Fixing the Economists Article of the Week

by Philip Pilkington

It is often the case that whole debates rest on a misunderstanding or lack of clarity over the definition of key terms. Take the ongoing debates between the group I label as the Kaldorians and the Modern Monetary Theorists (MMTers) over whether or not the Eurozone crisis is a balance-of-payments (BoP) crisis.

 

A good example is a 2013 paper by Sergio Cesaratto. Cesaratto’s understanding of the debate is well summarized by the following quotation:

If one looks at the EMU through European lenses, one sees it as a collection of independent states with a currency in common and the crisis as a BoP crisis, albeit with some idiosyncrasies related to the monetary union. If one looks at the EMU through American lenses, one sees a flawed federal state with an irreversible commitment to the CU and the financial crisis appears due to the absence of adequate federal prevention and resolution mechanisms. If the EZ were a viable federal union, there would be no such crisis, the American argues. The disenchanted Euro-sceptic replies that the EZ is not a full federal union and is unlikely to evolve in that direction. Thus, the first perspective seems more realistic and the EZ crisis closer to a traditional BoP crisis. (Pp8)

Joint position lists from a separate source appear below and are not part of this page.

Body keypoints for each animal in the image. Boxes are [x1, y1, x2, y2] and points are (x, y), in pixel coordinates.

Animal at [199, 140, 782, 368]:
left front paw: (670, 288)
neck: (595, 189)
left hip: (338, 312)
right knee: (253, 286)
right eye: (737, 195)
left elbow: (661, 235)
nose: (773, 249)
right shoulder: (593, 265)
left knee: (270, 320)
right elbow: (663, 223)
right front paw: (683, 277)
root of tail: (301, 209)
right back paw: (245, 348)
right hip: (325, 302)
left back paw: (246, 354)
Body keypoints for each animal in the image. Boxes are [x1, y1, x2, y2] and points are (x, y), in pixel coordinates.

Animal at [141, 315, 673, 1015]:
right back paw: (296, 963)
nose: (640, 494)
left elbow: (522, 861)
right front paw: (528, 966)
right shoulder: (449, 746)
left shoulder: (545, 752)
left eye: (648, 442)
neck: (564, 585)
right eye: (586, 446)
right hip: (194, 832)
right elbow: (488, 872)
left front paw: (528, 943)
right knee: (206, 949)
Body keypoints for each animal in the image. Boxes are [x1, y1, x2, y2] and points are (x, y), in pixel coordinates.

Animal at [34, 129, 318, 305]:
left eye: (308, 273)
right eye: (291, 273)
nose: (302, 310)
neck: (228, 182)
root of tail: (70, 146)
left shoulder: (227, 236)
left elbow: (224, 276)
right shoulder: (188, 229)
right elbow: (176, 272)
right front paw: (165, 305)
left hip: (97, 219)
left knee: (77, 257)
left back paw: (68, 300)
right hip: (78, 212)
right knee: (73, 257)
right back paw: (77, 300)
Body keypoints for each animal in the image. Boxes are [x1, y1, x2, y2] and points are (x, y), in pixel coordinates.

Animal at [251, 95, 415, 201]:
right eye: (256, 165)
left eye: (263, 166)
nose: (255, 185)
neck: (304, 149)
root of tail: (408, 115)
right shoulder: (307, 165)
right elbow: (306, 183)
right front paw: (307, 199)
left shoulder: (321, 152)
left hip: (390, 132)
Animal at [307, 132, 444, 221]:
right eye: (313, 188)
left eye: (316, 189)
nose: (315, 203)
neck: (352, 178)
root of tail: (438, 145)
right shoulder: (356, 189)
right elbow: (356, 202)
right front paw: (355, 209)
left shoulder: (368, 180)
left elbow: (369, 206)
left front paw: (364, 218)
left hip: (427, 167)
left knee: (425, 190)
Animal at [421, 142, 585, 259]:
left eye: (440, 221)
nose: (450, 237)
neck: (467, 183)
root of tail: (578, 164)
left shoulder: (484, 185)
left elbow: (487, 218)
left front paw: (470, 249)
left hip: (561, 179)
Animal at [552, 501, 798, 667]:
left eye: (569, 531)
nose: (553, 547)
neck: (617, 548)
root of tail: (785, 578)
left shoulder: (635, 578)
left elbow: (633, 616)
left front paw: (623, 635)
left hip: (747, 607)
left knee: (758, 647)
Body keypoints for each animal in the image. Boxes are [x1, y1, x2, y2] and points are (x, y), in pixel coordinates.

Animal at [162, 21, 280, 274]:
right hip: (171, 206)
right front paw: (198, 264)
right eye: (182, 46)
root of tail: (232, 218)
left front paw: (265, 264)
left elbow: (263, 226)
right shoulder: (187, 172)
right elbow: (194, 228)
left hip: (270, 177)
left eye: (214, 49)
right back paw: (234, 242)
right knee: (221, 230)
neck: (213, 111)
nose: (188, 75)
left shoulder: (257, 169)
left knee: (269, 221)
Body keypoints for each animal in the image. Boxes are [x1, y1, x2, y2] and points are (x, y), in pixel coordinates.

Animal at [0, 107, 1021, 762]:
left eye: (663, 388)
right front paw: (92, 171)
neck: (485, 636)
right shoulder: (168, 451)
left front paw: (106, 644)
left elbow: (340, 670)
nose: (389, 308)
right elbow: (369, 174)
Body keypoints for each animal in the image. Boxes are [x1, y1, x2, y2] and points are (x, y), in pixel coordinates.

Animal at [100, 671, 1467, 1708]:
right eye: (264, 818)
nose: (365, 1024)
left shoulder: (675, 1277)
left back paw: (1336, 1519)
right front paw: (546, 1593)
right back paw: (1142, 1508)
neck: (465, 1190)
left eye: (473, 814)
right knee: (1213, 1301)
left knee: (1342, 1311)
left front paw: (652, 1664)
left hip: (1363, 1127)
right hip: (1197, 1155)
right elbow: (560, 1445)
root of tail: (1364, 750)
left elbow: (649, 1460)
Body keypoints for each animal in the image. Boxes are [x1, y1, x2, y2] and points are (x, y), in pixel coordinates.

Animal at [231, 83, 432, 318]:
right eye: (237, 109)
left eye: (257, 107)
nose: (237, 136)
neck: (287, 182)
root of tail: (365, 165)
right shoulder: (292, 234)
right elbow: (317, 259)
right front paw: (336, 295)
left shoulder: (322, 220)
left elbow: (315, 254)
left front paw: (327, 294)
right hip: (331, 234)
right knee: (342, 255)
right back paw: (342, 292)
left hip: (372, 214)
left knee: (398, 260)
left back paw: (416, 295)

From the perspective of this disenchanted European Euro-sceptic this whole debate rests on a poor definition of terms. You see, a BoP crisis has an alternative name: its called a “currency crisis”. The 
Wikipedia article is representative of this:

A BOP crisis, also called a currency crisis, occurs when a nation is unable to pay for essential imports and/or service its debt repayments.

You see, a BoP crisis requires that an entity has its own currency otherwise its not a BoP crisis. It is as simple as that. If this were not the case then we could interpret anything as a BoP crisis. The poverty in the neighborhood down the street? Oh, that’s a BoP crisis; their current account deficit is too large. The bankruptcy of Detroit? BoP crisis. And so on and so on.